BRIEF
Count the lines in the entries below that contain the string "Preturi", treating uppercase and lowercase as different. Reply with the number alone.

TASK MATERIAL
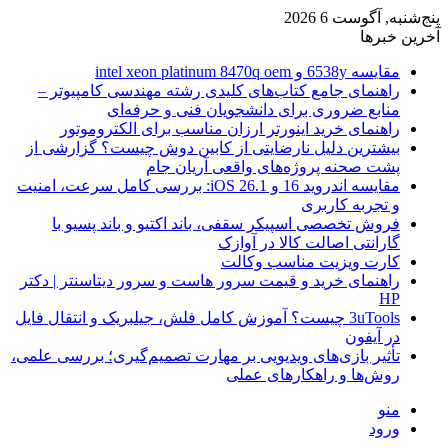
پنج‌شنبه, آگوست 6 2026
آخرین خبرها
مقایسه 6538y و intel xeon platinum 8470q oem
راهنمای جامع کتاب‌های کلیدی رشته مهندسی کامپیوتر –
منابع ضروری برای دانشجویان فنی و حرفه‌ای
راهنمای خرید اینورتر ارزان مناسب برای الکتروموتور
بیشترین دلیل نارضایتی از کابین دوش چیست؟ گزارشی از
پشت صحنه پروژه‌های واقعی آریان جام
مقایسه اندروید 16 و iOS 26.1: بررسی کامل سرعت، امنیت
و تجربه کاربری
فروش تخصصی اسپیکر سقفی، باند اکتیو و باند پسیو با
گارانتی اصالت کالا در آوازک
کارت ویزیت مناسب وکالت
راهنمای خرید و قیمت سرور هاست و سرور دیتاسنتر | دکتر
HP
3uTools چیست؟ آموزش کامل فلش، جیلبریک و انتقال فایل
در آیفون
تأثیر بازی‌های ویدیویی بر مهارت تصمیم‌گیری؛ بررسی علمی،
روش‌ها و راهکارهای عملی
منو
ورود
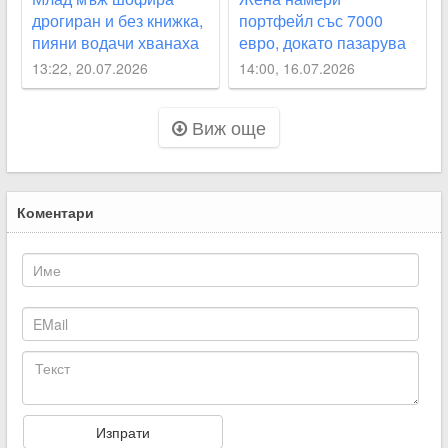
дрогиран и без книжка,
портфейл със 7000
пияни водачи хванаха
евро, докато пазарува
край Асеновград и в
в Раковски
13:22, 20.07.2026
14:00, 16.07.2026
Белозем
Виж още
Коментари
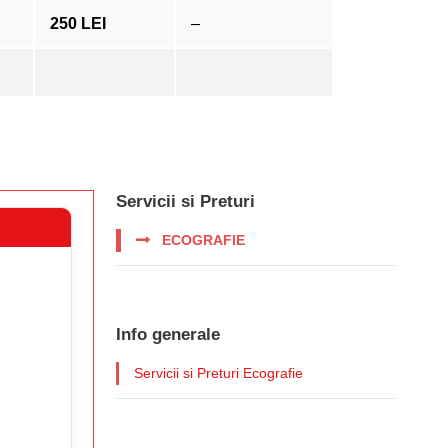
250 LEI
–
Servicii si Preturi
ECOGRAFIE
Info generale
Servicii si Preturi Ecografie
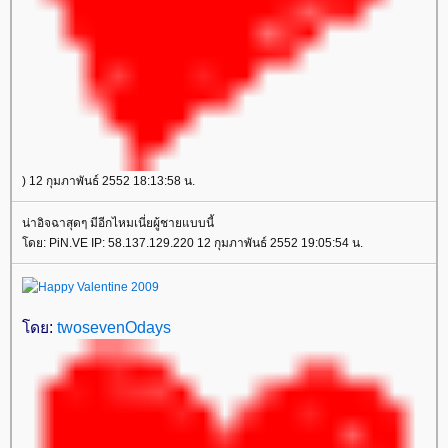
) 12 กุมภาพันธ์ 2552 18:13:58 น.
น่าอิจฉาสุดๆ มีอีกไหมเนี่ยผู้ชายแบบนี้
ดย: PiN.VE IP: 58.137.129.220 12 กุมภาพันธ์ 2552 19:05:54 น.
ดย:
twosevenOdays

EXERCISE RESPONSE
2